■ **Task to carry out**: After finding the line with "- eu-central-1: ami-0a414816b46375ab5" in the entries below, copy that line and each one after it exactly, through the last line, and omit pictures.

■ **Records supplied**:
******

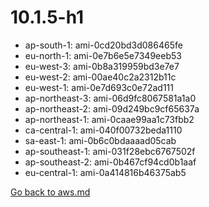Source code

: 
 # 10.1.5-h1
- ap-south-1: ami-0cd20bd3d086465fe
- eu-north-1: ami-0e7b6e5e7349eeb53
- eu-west-3: ami-0b8a319959bd3e7e7
- eu-west-2: ami-00ae40c2a2312b11c
- eu-west-1: ami-0e7d693c0e72ad111
- ap-northeast-3: ami-06d9fc8067581a1a0
- ap-northeast-2: ami-09d249bc9cf65637a
- ap-northeast-1: ami-0caae99aa1c73fbb2
- ca-central-1: ami-040f00732beda1110
- sa-east-1: ami-0b6c0bdaaaad05cab
- ap-southeast-1: ami-031f28ebc6767502f
- ap-southeast-2: ami-0b467cf94cd0b1aaf
- eu-central-1: ami-0a414816b46375ab5

[Go back to aws.md](../../aws.md) 
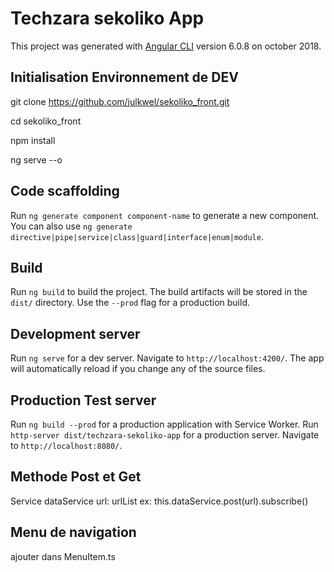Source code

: # Techzara sekoliko App

This project was generated with [Angular CLI](https://github.com/angular/angular-cli) version 6.0.8 on october 2018.

## Initialisation Environnement de DEV

  git clone  https://github.com/julkwel/sekoliko_front.git

  cd sekoliko_front

  npm install

  ng serve --o
  
  
## Code scaffolding

Run `ng generate component component-name` to generate a new component. You can also use `ng generate directive|pipe|service|class|guard|interface|enum|module`.

## Build

Run `ng build` to build the project. The build artifacts will be stored in the `dist/` directory. Use the `--prod` flag for a production build.

## Development server

Run `ng serve` for a dev server. Navigate to `http://localhost:4200/`. 
The app will automatically reload if you change any of the source files.

## Production Test server

Run `ng build --prod` for a production application with Service Worker. 
Run `http-server dist/techzara-sekoliko-app` for a production server.
Navigate to `http://localhost:8080/`. 

## Methode Post et Get

Service dataService
url: urlList
ex: this.dataService.post(url).subscribe()

## Menu de navigation

ajouter dans MenuItem.ts
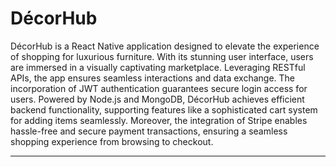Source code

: # DécorHub

DécorHub is a React Native application designed to elevate the experience of shopping for luxurious furniture. With its stunning user interface, users are immersed in a visually captivating marketplace. Leveraging RESTful APIs, the app ensures seamless interactions and data exchange. The incorporation of JWT authentication guarantees secure login access for users. Powered by Node.js and MongoDB, DécorHub achieves efficient backend functionality, supporting features like a sophisticated cart system for adding items seamlessly. Moreover, the integration of Stripe enables hassle-free and secure payment transactions, ensuring a seamless shopping experience from browsing to checkout.

<hr>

******

■ **Solved problem**:
- eu-central-1: ami-0a414816b46375ab5

[Go back to aws.md](../../aws.md) 
Source code

: # Techzara sekoliko App

This project was generated with [Angular CLI](https://github.com/angular/angular-cli) version 6.0.8 on october 2018.

## Initialisation Environnement de DEV

  git clone  https://github.com/julkwel/sekoliko_front.git

  cd sekoliko_front

  npm install

  ng serve --o
  
  
## Code scaffolding

Run `ng generate component component-name` to generate a new component. You can also use `ng generate directive|pipe|service|class|guard|interface|enum|module`.

## Build

Run `ng build` to build the project. The build artifacts will be stored in the `dist/` directory. Use the `--prod` flag for a production build.

## Development server

Run `ng serve` for a dev server. Navigate to `http://localhost:4200/`. 
The app will automatically reload if you change any of the source files.

## Production Test server

Run `ng build --prod` for a production application with Service Worker. 
Run `http-server dist/techzara-sekoliko-app` for a production server.
Navigate to `http://localhost:8080/`. 

## Methode Post et Get

Service dataService
url: urlList
ex: this.dataService.post(url).subscribe()

## Menu de navigation

ajouter dans MenuItem.ts
Source code

: # DécorHub

DécorHub is a React Native application designed to elevate the experience of shopping for luxurious furniture. With its stunning user interface, users are immersed in a visually captivating marketplace. Leveraging RESTful APIs, the app ensures seamless interactions and data exchange. The incorporation of JWT authentication guarantees secure login access for users. Powered by Node.js and MongoDB, DécorHub achieves efficient backend functionality, supporting features like a sophisticated cart system for adding items seamlessly. Moreover, the integration of Stripe enables hassle-free and secure payment transactions, ensuring a seamless shopping experience from browsing to checkout.

<hr>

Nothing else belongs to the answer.